Landmark judgement on environment issue :


Asked to pay residents of Chunnakam Rs.20 mn:
Court applies ‘Polluter Pays’ principle:

In a landmark judgement over an environmental issue in the country, the Supreme Court yesterday ordered Northern Power Company (Pvt.) Ltd which operates a thermal power station in Chunnakam to pay Rs. 20 million in compensation to the residents of the Chunnakam area.

The Court said that the thermal power station has operated in a manner which has polluted groundwater in the area and making water unfit for human use.

The Supreme Court three-judge-bench comprising Justice Prasanna Jayawardena, Justice Priyantha Jayawardena and Justice L.T.B. Dehideniya gave this ruling pursuant to a Fundamental Rights petition filed by Centre for Environment and Nature Studies Chairman Ravindra Gunawardena.

The Supreme Court declared that the respondents have violated the fundamental rights of the petitioner and the residents guaranteed under Articles 12 (1) of the Constitution.

The Supreme Court observed that this is an appropriate case to apply the “Polluter Pays” principle and thereby directed the 8th respondent Northern Power Company (Pvt.) Ltd to pay compensation in a sum of Rs. 20 million to offset at least a part of the substantial loss, harm and damage caused to the residents of the Chunnakam area by the contamination of groundwater in the Chunnakam area and of soil in the vicinity of the 8th respondent’s thermal power station.

The Supreme Court further observed that distribution of this sum of Rs. 20 million among the residents of the Chunnakam area shall be subject to the condition that only the chief occupant of a household is entitled to be paid out of these monies and that the maximum sum payable to one person is Rs. 40,000.

Meanwhile, the Supreme Court observed that court do not think to cease all operations.

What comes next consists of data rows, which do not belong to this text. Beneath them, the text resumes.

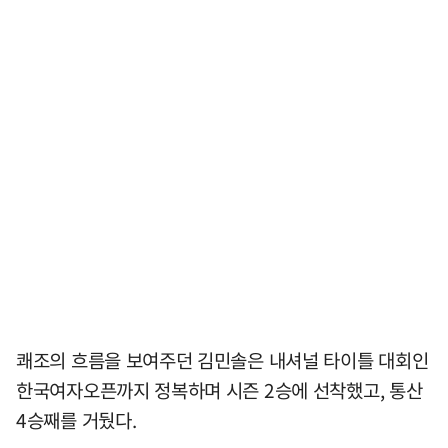
쾌조의 흐름을 보여주던 김민솔은 내셔널 타이틀 대회인
한국여자오픈까지 정복하며 시즌 2승에 선착했고, 통산
4승째를 거뒀다.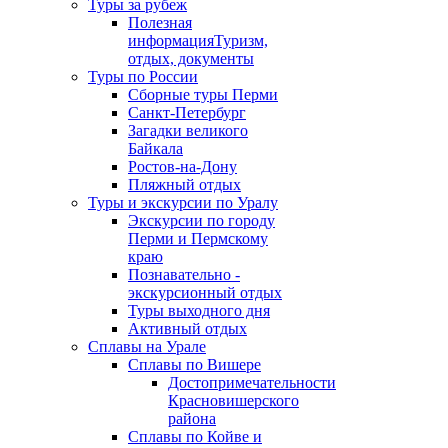
Туры за рубеж
Полезная
информация
Туризм,
отдых, документы
Туры по России
Сборные туры Перми
Санкт-Петербург
Загадки великого
Байкала
Ростов-на-Дону
Пляжный отдых
Туры и экскурсии по Уралу
Экскурсии по городу
Перми и Пермскому
краю
Познавательно -
экскурсионный отдых
Туры выходного дня
Активный отдых
Сплавы на Урале
Сплавы по Вишере
Достопримечательности
Красновишерского
района
Сплавы по Койве и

The Court further observed that the permanent shutting down of the thermal power station would be unwise and also irresponsible in the light of the prevailing need for additional electrical power generating capacity to service the demands of the National Grid.

Accordingly, the Supreme Court permitted the Northern Power Company (Pvt.) Ltd to resume operating its thermal power station provided adequate measures are taken to ensure that doing so would not cause contamination or pollution of the surrounding environs, except as may be permitted by a duly issued Environmental Protection License EPL.

The petitioner accuses the Central Environmental Authority (CEA), the Ceylon Electricity Board (CEB), the Provincial and Local Authorities, the Board of Investment of Sri Lanka (BOI) and the National Water Supply and Drainage Board (NWSDB), who are named as the respondents have failed to enforce the law against the 8th respondent Northern Power Company (Pvt.) Ltd and also failed to stop the 8th respondent polluting groundwater and further failed in their duty to act in the best interests of the public. However, the respondents denied these charges. They say that electricity services in the Jaffna peninsula had been disrupted during the war and that, while the war was underway, the 8th respondent commenced constructing its thermal power station in 2007, in order to provide electricity to the residents of the Jaffna peninsula.

The respondents further said that this thermal power station commenced its operations in 2009 and that, as soon as conditions permitted after the end of the war in 2009, the respondents have taken adequate measures to ensure that the 8th respondent’s thermal power station does not cause pollution.

In this petition, the Central Environmental Authority Chairman, the Ceylon Electricity Board (CEB) Chairman, the CEB, the Northern Province Chief Minister, the Minister of Environment in the Northern Province, Northern Power Company and the Attorney General as respondents.

The petitioner stated that massive environment pollution occurred due to the power generation project carried out by the Northern Power Company in the area of Chunnakam in the Jaffna peninsula.

The petitioner further stated that water resources in the Jaffna peninsula had been contaminated due to the wastage of the power generation project. He further stated that no Environment Impact Assessment (EIA) had been taken or a proper EIA had been carried out prior to the commencement of the project by the respondent Northern Power Company.

The petitioner finally sought an Interim Order staying the functions and the power generation of Chunnakam powerhouse until the final determination of the application.

Counsel Nuwan Bopage with Chathura Weththasinghe appeared for the Petitioner. Dr. Avanti Perera, SSC appeared for the 1st to 4th, 9th, 10th and 11th Respondents. K. Kanag-Isvaran, PC with L. Jeyakumar instructed by M/S Sinnadurai Sundaralingam and Balendra appeared for the 5th Respondent. Dinal Phillips, PC with Nalin Dissanayake and Pulasthi Hewamanne instructed by Ms. C.D. Amarasekera appeared for the 8th Respondent.